Bild: Gigant: James Dean.
Kürzlich hat das US-amerikanische Unternehmen Netflix eine Stellenanzeige
aufgegeben, die Konsequenzen auch für Deutschland haben könnte: Sie könnte
einen Markt umkrempeln, den es hier bislang noch kaum gibt.
Netflix hatte als DVD-Versand begonnen, der das Videothekenprinzip mit den
Möglichkeiten des Internets koppelte: Die Filmbibliothek durchsuchte man
online, der Film selber kam dann aber offline, per Post, zu einem nach
Hause. In den letzten Jahren ist Netflix massiv in das komplett
netzbasierte Video-on-demand-Geschäft eingestiegen: Filme werden online
ausgewählt und direkt im Browser als Stream angesehen.
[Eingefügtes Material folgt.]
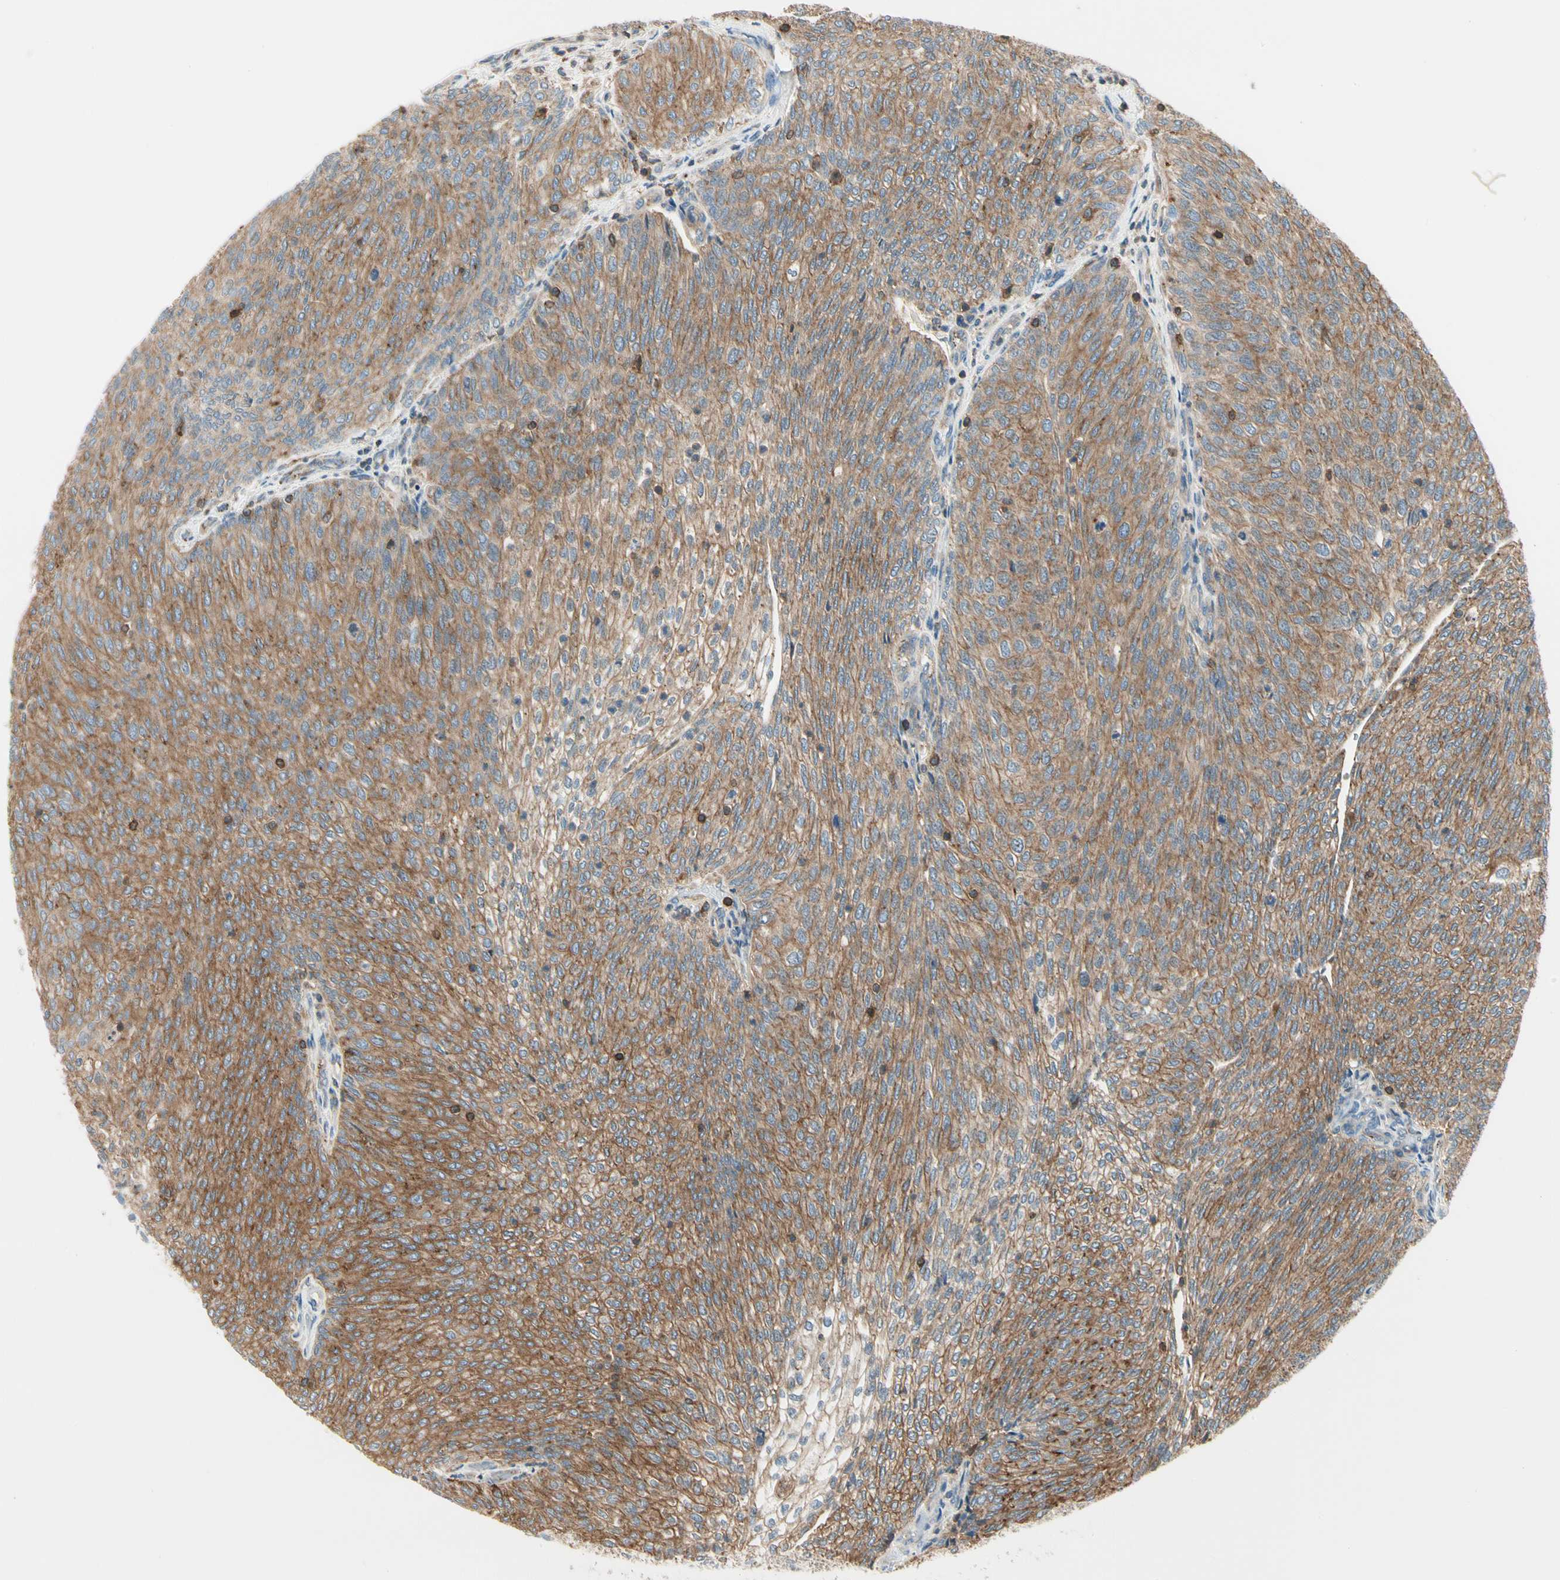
{"staining": {"intensity": "moderate", "quantity": ">75%", "location": "cytoplasmic/membranous"}, "tissue": "urothelial cancer", "cell_type": "Tumor cells", "image_type": "cancer", "snomed": [{"axis": "morphology", "description": "Urothelial carcinoma, Low grade"}, {"axis": "topography", "description": "Urinary bladder"}], "caption": "Human urothelial cancer stained with a protein marker demonstrates moderate staining in tumor cells.", "gene": "CAPZA2", "patient": {"sex": "female", "age": 79}}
Jetzt sucht das Unternehmen nach Übersetzern, die in der Lage sind, sein
Web-Interface in verschiedene Sprachen zu übertragen; unter anderem ins
Deutsche. In den USA, wo Online-Streaming drauf und dran ist, physikalische
Datenträger komplett vom Markt zu verdrängen, ist Netflix eine echte
Marktmacht, hat inzwischen sogar angefangen, selbst Inhalte zu produzieren:
David Fincher dreht derzeit für das Unternehmen die hochbudgetierte Serie
„House of Cards“.
Das wäre ungefähr so, als würde in Deutschland Videoworld versuchen, eine
„Tatort“-Konkurrenz zu platzieren. Netflix hat zumindest das Potenzial,
auch in Deutschland die Art und Weise, wie Filme distribuiert und gesehen
werden, zu revolutionieren. Und hat vielleicht auch eine Antwort parat auf
die viel beklagte Videothekenkrise, die sonst stets nur reflexhaft den
illegalen Downloadseiten zugeschrieben wird.
## Jede Woche ein neues Start-up
Das Feld der kommerziellen VOD-Anbieter ist in Deutschland bislang
unübersichtlich. Fast jede Woche scheint ein neues Start-up anzutreten,
einen Markt zu erobern, von dem man nach wie vor nicht weiß, wie groß er
ist. Denn das ist auch schon das Einzige, was man nach den bisherigen
Erfahrungen mit Internet-Ökonomien mit einiger Sicherheit sagen kann:
Versuche, Offline-Geschäftsmodelle oder Offline-Gewinnerwartungen eins zu
eins ins Netz zu übertragen, sind fast jedes Mal gescheitert.
Völlig unklar ist zum Beispiel, in welche Richtung sich die Preise für
Streamingangebote entwickeln werden. Bei [1][videoload.com] kostet die
48-Stunden-Miete eines halbwegs aktuellen Films zwischen 4 und 5 Euro –
deutlich mehr als in den meisten Videotheken.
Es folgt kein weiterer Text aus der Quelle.